This is ridiculous. I am one of the people who said, 'just listen' and what that means is don't have a big game of what you say based on what she says, or 'negging' her or pulling her hair back or looking her in the eye or anything, but just listen to what she has to say and act like it matters.

Yes, that is important, but the "just" is what makes it less-than-helpful advice. There is more to dating than that. If the "just" is not meant literally, then it shouldn't be there. I'm sure you mean well, and I'm sure I seem pedantic, but the improper "just" makes the advice come across as dismissive and condescending, in addition to being unhelpfully general and incomplete. It's as if someone was complaining about feeling tired all the time, and you said, "just eat better." Well - okay. Not exactly "wrong", but there's more to good health than eating better, and "eating better" is such a general concept that you'd need more detail to put it into action.

I had intended the ear joke to be a playful way of illustrating how one does not merely just listen, but if it had instead came across as being in any way an affront, then I of course apologize and take it back.

This thread does not have to be about CiS getting or not getting dating advice. He said that there was very little in the way of dating advice material for men outside of the PUA universe. Surely we all agree that that is a bad thing. There's a gap here, and that's insidious when only the PUAs promise to fill it. Indeed, he said it would be nice to have a book in that territory. It was then that people decided to give advice to him.

This may seem stupid and pointless to you, but I can't tell you how many dates I have been on where the person just does not seem to care what I have to say at all, and is just busy coming up with teasing lines and finding pointless reasons to grab at me etc. It's very easy to be made to feel like you're an interchangeable woman who is just there for visual entertainment. That's what's meant by "just listen" and "treat women like people."


The fact that those people were rude and obnoxious to you is separate from what goes into good advice and less-good advice. Yes, they should have listened, but given only your brief descriptions of them, it sounds as if they would have been rude and obnoxious (or worse) in other ways even if they had learned to listen. Nor would you have been taken with them if they had simply sat there, still and silent like stones, smiling beatifically, moving only to nod at appropriate times. Of course, that is undoubtedly not what you had meant by "just listen", but this is what distinguishes a the writing of a terrific self-help book from well-meaning bits of advice from the internet.

As for bringing up negging and hair pulling, this is once again illustrative of the problem as stated by CiS. From what you have written, irrespective of your intent, it sounds like you are drawing a strict line between "just listen" and full-on PUA obnoxiousness. This is a false dichotomy. Weirdly enough, however, it is a dichotomy with which a devoted PUA might wholly agree. In reality, there is a very large, broad, happy middle ground between the two points.

Steering the thread from away from the flames, why is it that something as seemingly banal, such as dating advice for men, gets so readily taken over by the PUAs - not just by the PUAs themselves, but by those who oppose them? Dating advice is not PUA territory. It never was and it never will be. We already know that the PUAs are scummy. There is no reason to cede this to them. When talking about the idea of what alternatives should overtake the PUA movement, this should perhaps be considered a site of possibility, for positive construction.

···

Action item A: Convert the entries below, from the line containing "True or false: SILICA" through the end of the entries, into a Markdown table with the columns Row and Line. Leave out blank lines and pictures.

···

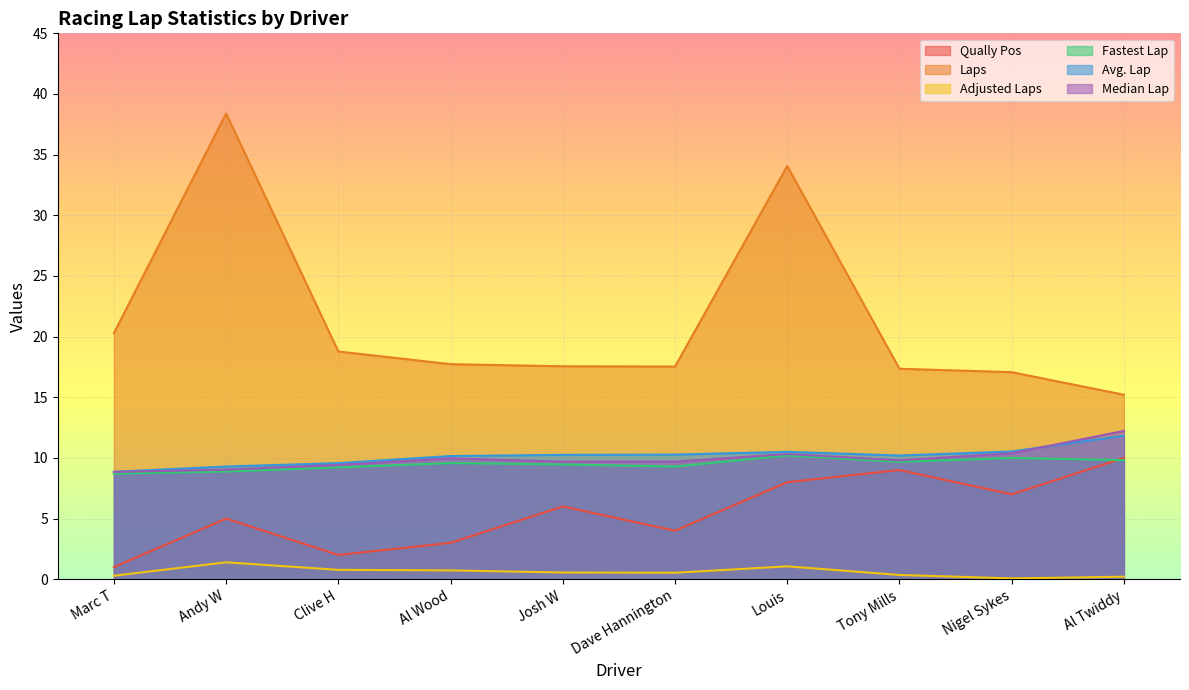

The Median Lap series shows 8.8 at Marc T. True or false?

True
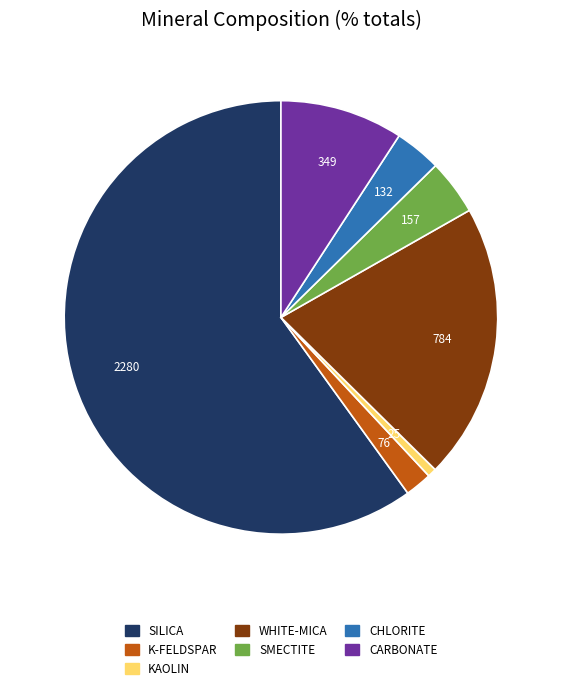

True or false: SILICA accounts for 54% of the total.

False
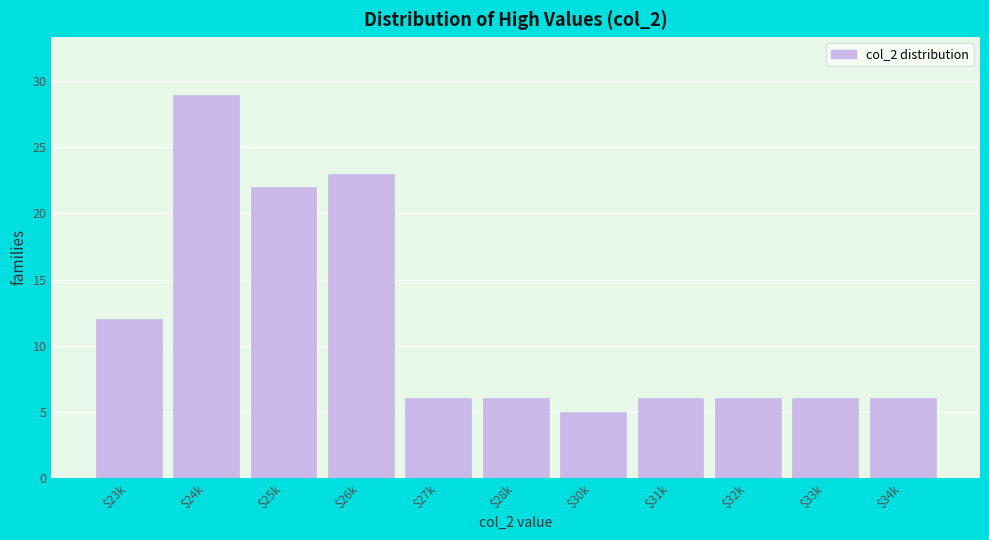

Reading left to right, list all the values displayed in this chart.

12	29	22	23	6	6	5	6	6	6	6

···

Action item B: Reproduce the part of the dating advice discussion that opens with the words "This is ridiculous." and closes with "like it matters.".

Task result A:
| Row | Line |
|---|---|
| 1 | True or false: SILICA accounts for 54% of the total. |
| 2 | False |
| 3 | Reading left to right, list all the values displayed in this chart. |
| 4 | 12	29	22	23	6	6	5	6	6	6	6 |

Task result B:
This is ridiculous. I am one of the people who said, 'just listen' and what that means is don't have a big game of what you say based on what she says, or 'negging' her or pulling her hair back or looking her in the eye or anything, but just listen to what she has to say and act like it matters.